# Oyster Spinach Gratins with Crispy Bacon



## dragnlaw (May 22, 2017)

This recipe is listed as an appetizer, so I am placing it here.  I am not submitting a recipe although I will post if people have an interest. 

My question is about the use of a food processor rather than a blender.  The recipe specifically states to not use a blender but to use the FP.  Why?

They are simmering some potato/shallots with fish/oyster liquid. Then they stir in the spinach to wilt. * Then FP and specifiy to "not" use a blender. * 

They layer oysters, bacon bits, spoon on spinach-potato mix, sprinkle bread crumbs then bake ramekins 8-10 minutes.  

Why?  

and a secondary question...  is the 8-10 minutes enough to actually 'cook' the oysters or just warm them up and they are still raw.  LOL - I can do a couple of raw oysters but really don't like them cooked...  yech, patuii..


----------



## dragnlaw (May 22, 2017)

Guess I should add that they are being baked at 425f/220c and that there are 16 oysters divided amongst 4 ramekins to make 4 servings.  

hmm, to my mind that is a pretty big appetizer.


----------



## caseydog (May 22, 2017)

The only reason I can think of is that blender blades are dull, while FP blades are razor sharp. Dull blades will tear and bruise your spinach. 

I'm not sure that's the reason, but it's all I got. 

CD


----------



## dragnlaw (May 22, 2017)

Like your thinking *caseyd*... I certainly never thought of that and it is true...   but... that being said - don't think it's the answer,  .  Once the spinach is wilted, mixed in and baked in the oven, bruising in the blender can't make that much of a difference.. or maybe it does??  prevents it from 'liquefying'!?  A blender might do that whereas an FP wouldn't. 

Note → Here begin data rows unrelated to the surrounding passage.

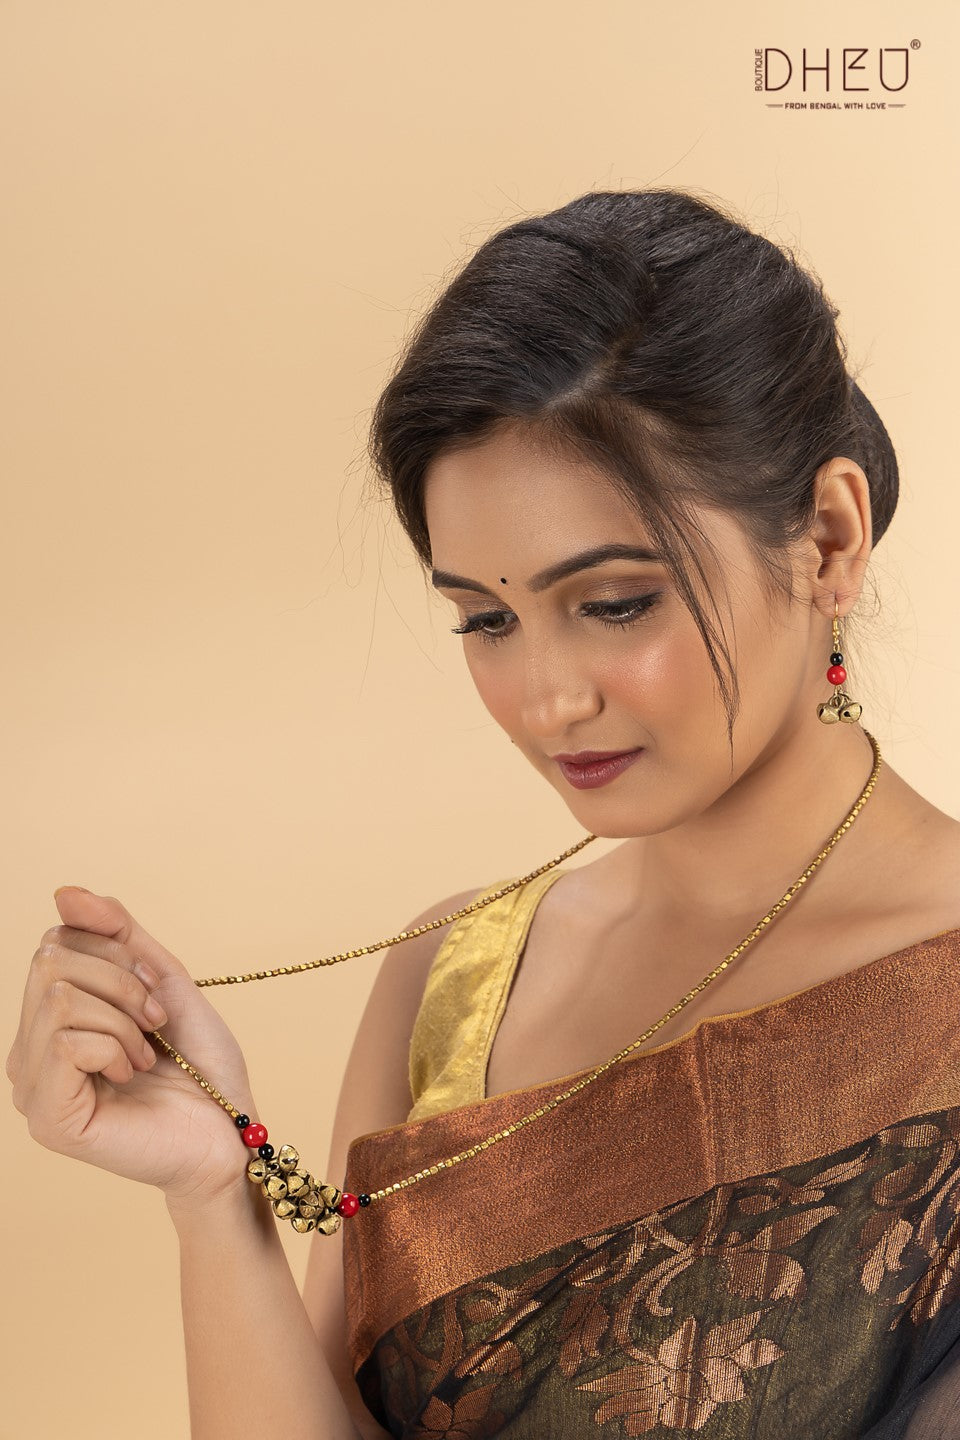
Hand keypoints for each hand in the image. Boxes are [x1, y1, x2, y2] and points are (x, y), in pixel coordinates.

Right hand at [6, 886, 260, 1208]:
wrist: (229, 1133)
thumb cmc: (198, 1065)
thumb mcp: (162, 978)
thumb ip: (116, 933)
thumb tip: (63, 892)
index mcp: (48, 1019)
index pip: (56, 941)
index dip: (116, 954)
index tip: (153, 994)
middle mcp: (27, 1052)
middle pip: (50, 961)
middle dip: (121, 982)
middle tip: (153, 1025)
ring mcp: (32, 1088)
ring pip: (58, 996)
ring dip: (124, 1018)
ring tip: (144, 1054)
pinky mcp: (48, 1118)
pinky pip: (64, 1041)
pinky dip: (115, 1046)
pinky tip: (131, 1075)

Arghh! - I don't know which is why I came here for an educated answer!


----------



## PrincessFiona60 (May 23, 2017)

I think they don't want it liquefied, just finely chopped.


----------



## jennyema (May 23, 2017)

blenders make potatoes gluey and unappetizing


----------



## CraigC (May 23, 2017)

If the shallots are cooked whole, why not remove them and blitz with the spinach? Mean while, rice the potatoes and then mix it all together. I think you would get a fluffier end product.


----------